===== RECORDS FOR THE TASK

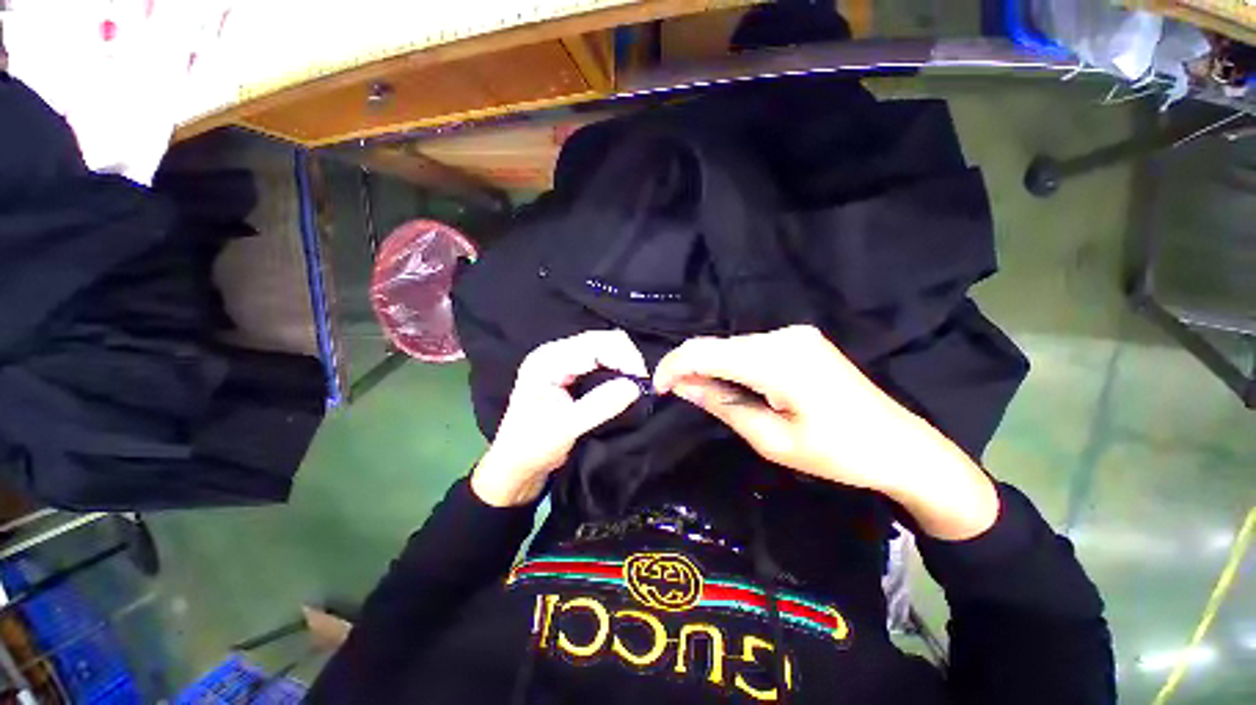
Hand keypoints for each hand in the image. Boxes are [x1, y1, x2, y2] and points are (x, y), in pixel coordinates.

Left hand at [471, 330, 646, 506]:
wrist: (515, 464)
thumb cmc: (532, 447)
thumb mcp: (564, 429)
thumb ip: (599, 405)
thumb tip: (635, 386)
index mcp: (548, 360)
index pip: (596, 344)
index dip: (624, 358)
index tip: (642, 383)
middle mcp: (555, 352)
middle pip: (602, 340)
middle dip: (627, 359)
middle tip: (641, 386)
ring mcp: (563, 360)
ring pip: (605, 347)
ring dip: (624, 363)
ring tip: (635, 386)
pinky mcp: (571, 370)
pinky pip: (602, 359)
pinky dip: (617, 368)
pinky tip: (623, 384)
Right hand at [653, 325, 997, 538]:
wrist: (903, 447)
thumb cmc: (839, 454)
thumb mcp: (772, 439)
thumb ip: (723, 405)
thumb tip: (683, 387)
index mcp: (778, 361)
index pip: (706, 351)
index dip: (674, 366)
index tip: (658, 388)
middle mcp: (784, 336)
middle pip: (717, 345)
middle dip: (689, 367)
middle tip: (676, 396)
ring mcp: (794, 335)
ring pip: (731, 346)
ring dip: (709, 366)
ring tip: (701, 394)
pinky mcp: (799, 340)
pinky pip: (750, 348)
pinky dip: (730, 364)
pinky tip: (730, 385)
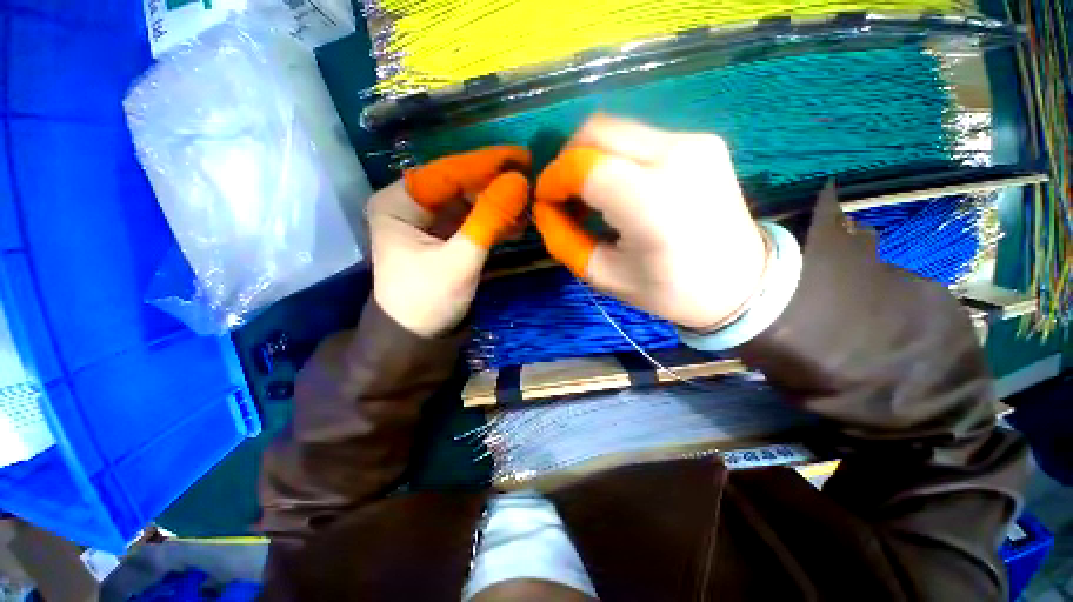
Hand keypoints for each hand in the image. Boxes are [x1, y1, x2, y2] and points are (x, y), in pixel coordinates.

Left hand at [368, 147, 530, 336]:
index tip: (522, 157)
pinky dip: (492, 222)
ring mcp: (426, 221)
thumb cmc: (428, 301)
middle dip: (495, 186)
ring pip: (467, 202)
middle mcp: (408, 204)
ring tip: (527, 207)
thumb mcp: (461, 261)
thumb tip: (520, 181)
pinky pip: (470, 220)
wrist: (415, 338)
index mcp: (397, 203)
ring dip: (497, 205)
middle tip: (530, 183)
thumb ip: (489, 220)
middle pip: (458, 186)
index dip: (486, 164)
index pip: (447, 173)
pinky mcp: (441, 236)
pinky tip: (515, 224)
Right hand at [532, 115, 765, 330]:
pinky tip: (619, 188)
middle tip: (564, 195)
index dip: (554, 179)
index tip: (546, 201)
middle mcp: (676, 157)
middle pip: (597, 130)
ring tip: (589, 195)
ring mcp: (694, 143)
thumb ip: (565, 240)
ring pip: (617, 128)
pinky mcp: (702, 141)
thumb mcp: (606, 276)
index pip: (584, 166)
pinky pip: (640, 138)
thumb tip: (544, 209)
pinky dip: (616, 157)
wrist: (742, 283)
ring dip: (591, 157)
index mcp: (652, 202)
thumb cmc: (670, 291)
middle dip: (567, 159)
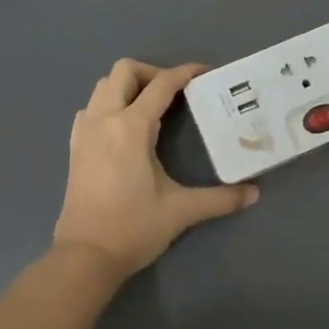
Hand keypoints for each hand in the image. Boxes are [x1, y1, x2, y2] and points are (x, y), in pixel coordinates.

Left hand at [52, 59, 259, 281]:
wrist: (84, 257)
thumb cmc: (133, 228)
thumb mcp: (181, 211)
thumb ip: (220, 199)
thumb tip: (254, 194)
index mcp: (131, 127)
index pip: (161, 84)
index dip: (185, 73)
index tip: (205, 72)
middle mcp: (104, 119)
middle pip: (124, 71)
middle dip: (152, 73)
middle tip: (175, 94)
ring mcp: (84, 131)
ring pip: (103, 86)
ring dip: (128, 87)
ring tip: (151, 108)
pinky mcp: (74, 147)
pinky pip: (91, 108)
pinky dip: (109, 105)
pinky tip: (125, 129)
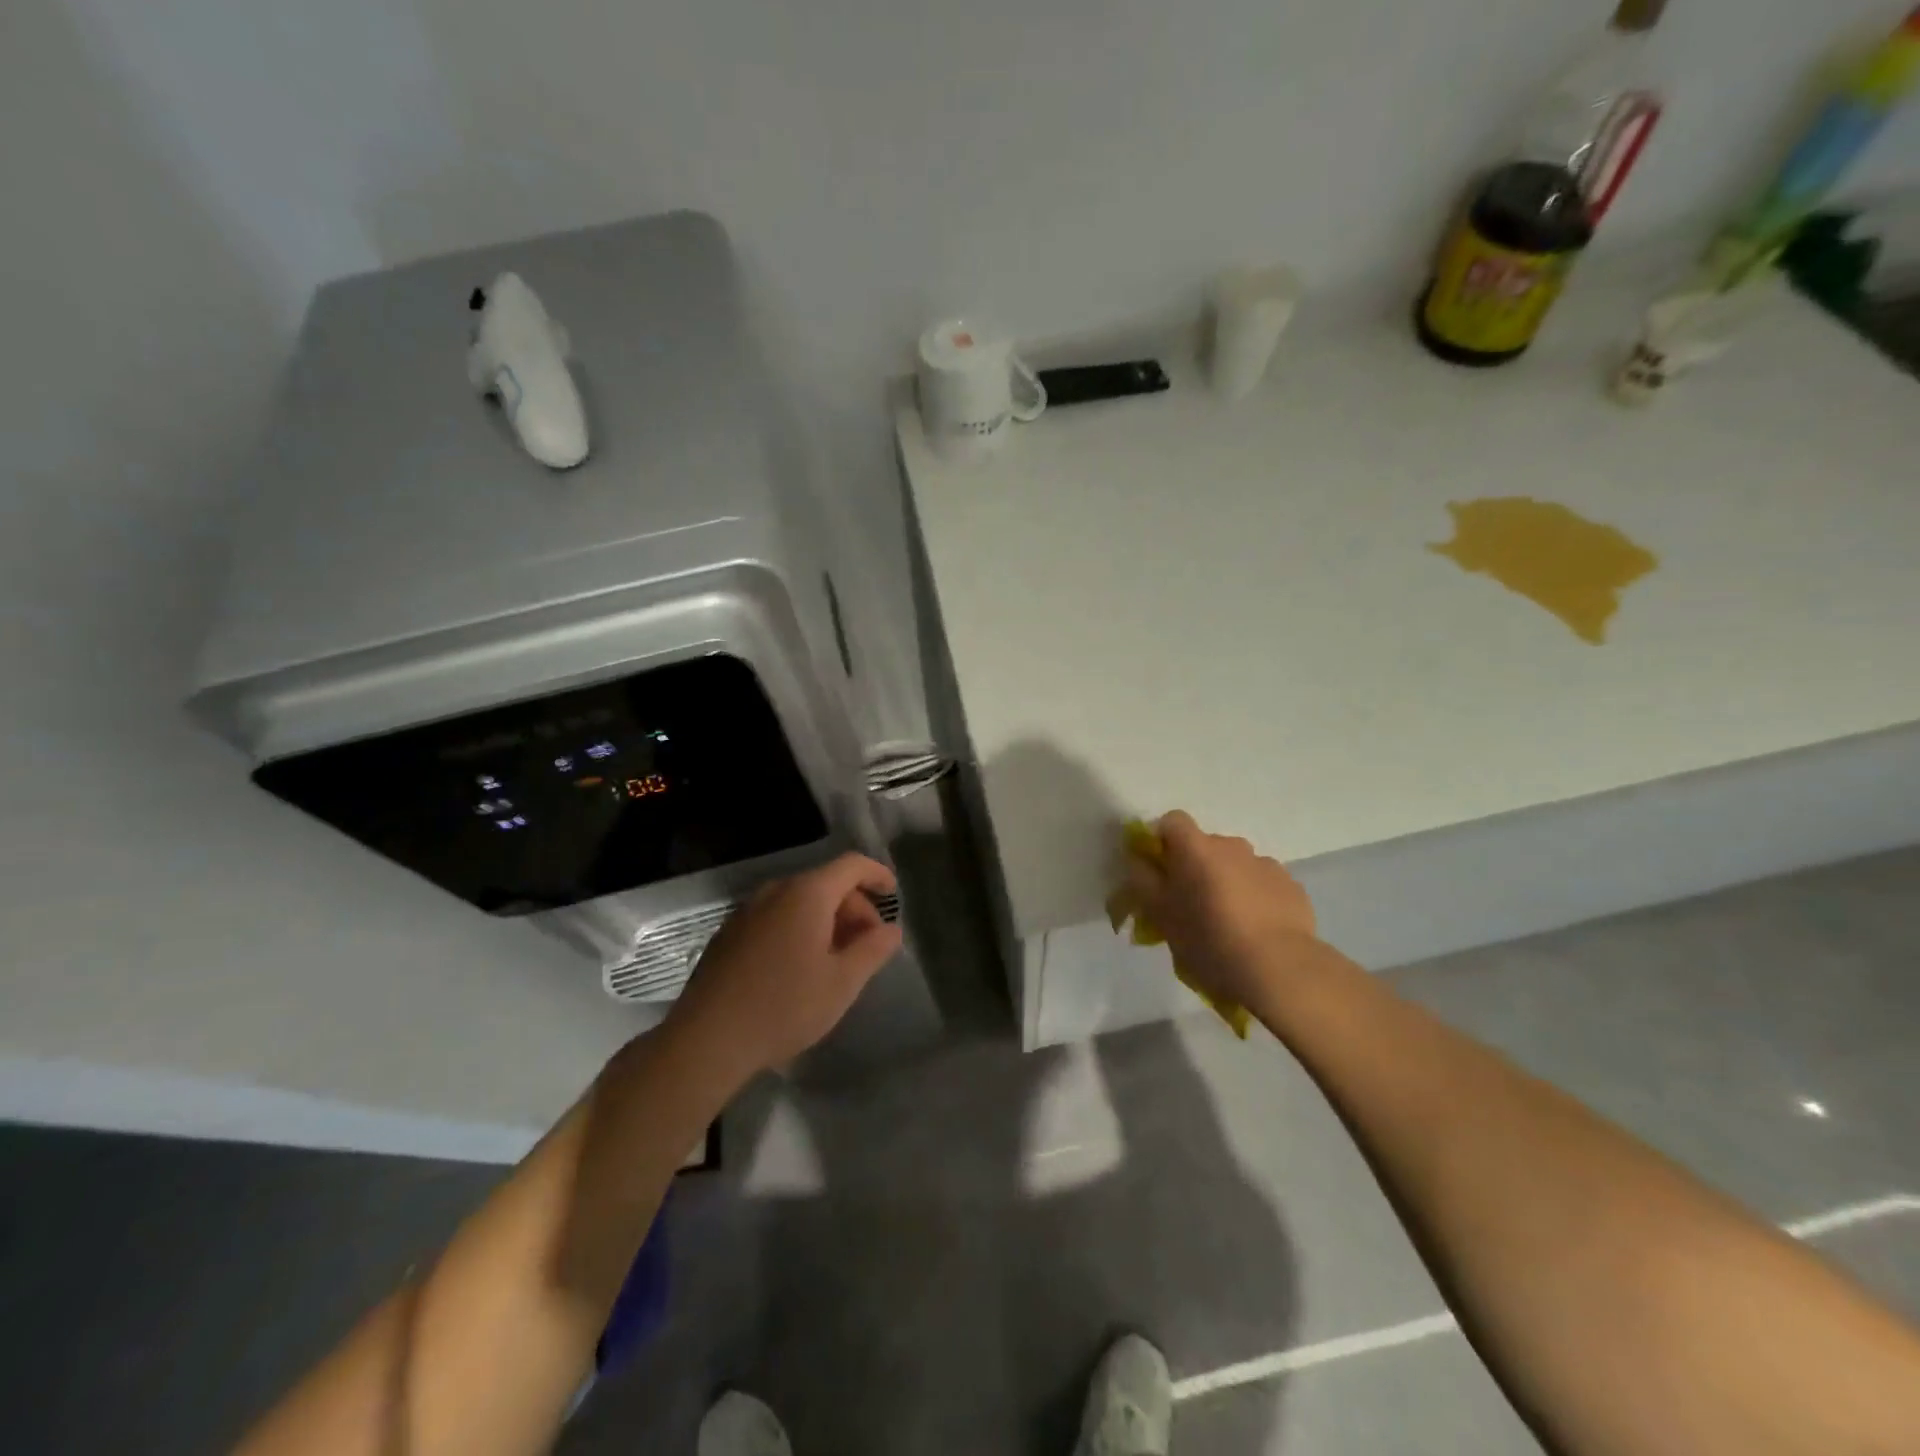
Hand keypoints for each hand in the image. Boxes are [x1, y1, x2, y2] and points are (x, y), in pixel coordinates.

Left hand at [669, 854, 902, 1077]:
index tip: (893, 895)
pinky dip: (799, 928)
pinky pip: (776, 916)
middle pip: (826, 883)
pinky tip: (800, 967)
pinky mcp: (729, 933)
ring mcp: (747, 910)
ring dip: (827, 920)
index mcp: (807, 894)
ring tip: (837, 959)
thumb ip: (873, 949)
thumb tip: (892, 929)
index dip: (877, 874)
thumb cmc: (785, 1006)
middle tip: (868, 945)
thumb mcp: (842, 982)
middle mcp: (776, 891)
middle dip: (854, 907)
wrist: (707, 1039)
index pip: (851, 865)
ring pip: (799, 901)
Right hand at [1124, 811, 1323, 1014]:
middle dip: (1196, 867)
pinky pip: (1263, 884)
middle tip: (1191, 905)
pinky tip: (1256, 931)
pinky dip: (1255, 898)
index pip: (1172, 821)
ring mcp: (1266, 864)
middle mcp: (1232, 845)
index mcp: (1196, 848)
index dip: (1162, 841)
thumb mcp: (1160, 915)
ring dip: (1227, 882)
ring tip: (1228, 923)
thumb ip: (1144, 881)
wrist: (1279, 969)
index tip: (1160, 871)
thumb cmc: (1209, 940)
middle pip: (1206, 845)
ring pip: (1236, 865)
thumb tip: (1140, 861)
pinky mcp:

==========

■ TASK: Above are the records; report each line in them that includes the word "hand".

■ ANSWER TO THE PROBLEM:
Hand keypoints for each hand in the image. Boxes are [x1, y1, x2, y2] and points are (x, y), in pixel coordinates.
Left hand at [471, 330, 646, 506]:
Right hand at [653, 325, 997, 538]:
Hand keypoints for each hand in the image. Boxes are [x1, y1, x2, y2] and points are (x, y), in pixel coordinates.
Left hand at [368, 147, 530, 336]:
Right hand at [532, 115, 765, 330]:
Hand keypoints for each hand in the image. Boxes are [x1, y1, x2, y2] and points are (x, y), in pixel coordinates.
Left hand at [52, 59, 259, 281]:
Hand keypoints for each hand in the image. Boxes are [x1, y1, x2, y2] and points are (x, y), in pixel coordinates.
Left hand at [669, 854, 902, 1077]:
Right hand at [1124, 811, 1323, 1014]:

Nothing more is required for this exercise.